/pdp-drl-project

Deep reinforcement approach to solving dynamic pickup and delivery problem

Primary LanguagePythonMIT LicenseMIT

Deep reinforcement approach to solving dynamic pickup and delivery problem

Abstract

Pickup-and-Delivery Problems(PDPs) belong to the family of routing problems. The goal of a solution is to offer optimal routes for single or multiple vehicles to transport entities from a set of origins to another set of destinations. A large number of different approaches have been developed to construct routes either in more time-saving or less costly ways. Most of these methods are based on exact or heuristic methods. However, in recent researches, one may notice the growing tendency of applying deep learning(DL) and reinforcement learning(RL) approaches to solve the routing problems.
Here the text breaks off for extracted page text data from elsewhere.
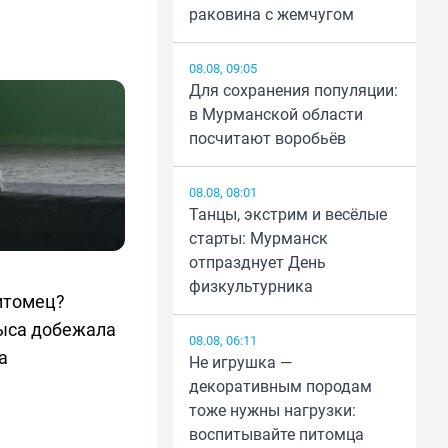
раковина с жемчугом
08.08, 09:05
Для сохранения популяции:
в Мурманской области
посчитают воробьёв
08.08, 08:01
Танцы, экстрим и весёлые
старты: Мурманск
отпразднует День
физкультурника
итомец?
рыса добежала
08.08, 06:11
а
Не игрушка —
декоративным породам
тоже нужны нагрузки:
воспитывайте питомца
Nevertheless, the PDP has a different problem formulation compared to the classical VRP and the feasibility of applying RL exactly to this problem is unknown. The thesis work attempts to fulfill this gap. The proposed approach is based on deep reinforcement learning models and techniques and is expected to surpass the previous approaches in both time consumption and optimality of constructed routes.

Project Structure

  • or-tools - OR-Tools model implementation.
    • app.py - main script to run a Flask webserver.
    • endpoints - contains REST API endpoint functions.
    • services - contains the whole logic of OR-Tools route construction.
    • domain - contains main data classes.
  • drl4pdp - implementation of the proposed Deep Reinforcement Learning model.
    • trainer.py - contains all necessary functions to train, validate and test the proposed model.
    • model.py - contains all modules used to construct the proposed model in PyTorch.
    • tasks/pdp.py - contains the dataset class, the mask update and image render functions.

Usage Guide

  1. Install all necessary libraries:
pip install -r requirements.txt

OR-Tools

Run the Flask webserver:

python app.py

The structure of the request JSON body can be explored in endpoints.routing_endpoints.RoutingRequest class.

Proposed Model

Example of running the training process:

python trainer.py --task=pdp --nodes=10

Help for the trainer.py:

python trainer.py --help

Proposed Model Architecture

Image

Figure 1. The proposed RL model. The inputs are transformed to embedding vectors. The decoder RNN model takes into account previous steps of the model. All vectors and the RNN output are used to construct attention vector and context. Finally, a Pointer Network combines the results to produce a probability distribution over the next step of the model.

Image

Figure 2. The model training process.

Results

Image

Figure 3. Optimality gap (in percent) using 3 algorithms (RL-greedy, RL-BS(3), OR-Tools) for PDP10.

Image

Table 1. Between-models comparison for PDP20.

Image

Table 2. Between-models comparison for PDP30.

Image

Table 3. Between-models comparison for PDP50.

Image

Figure 4. Log of ratio of solution time to the number of delivery requests using 3 algorithms.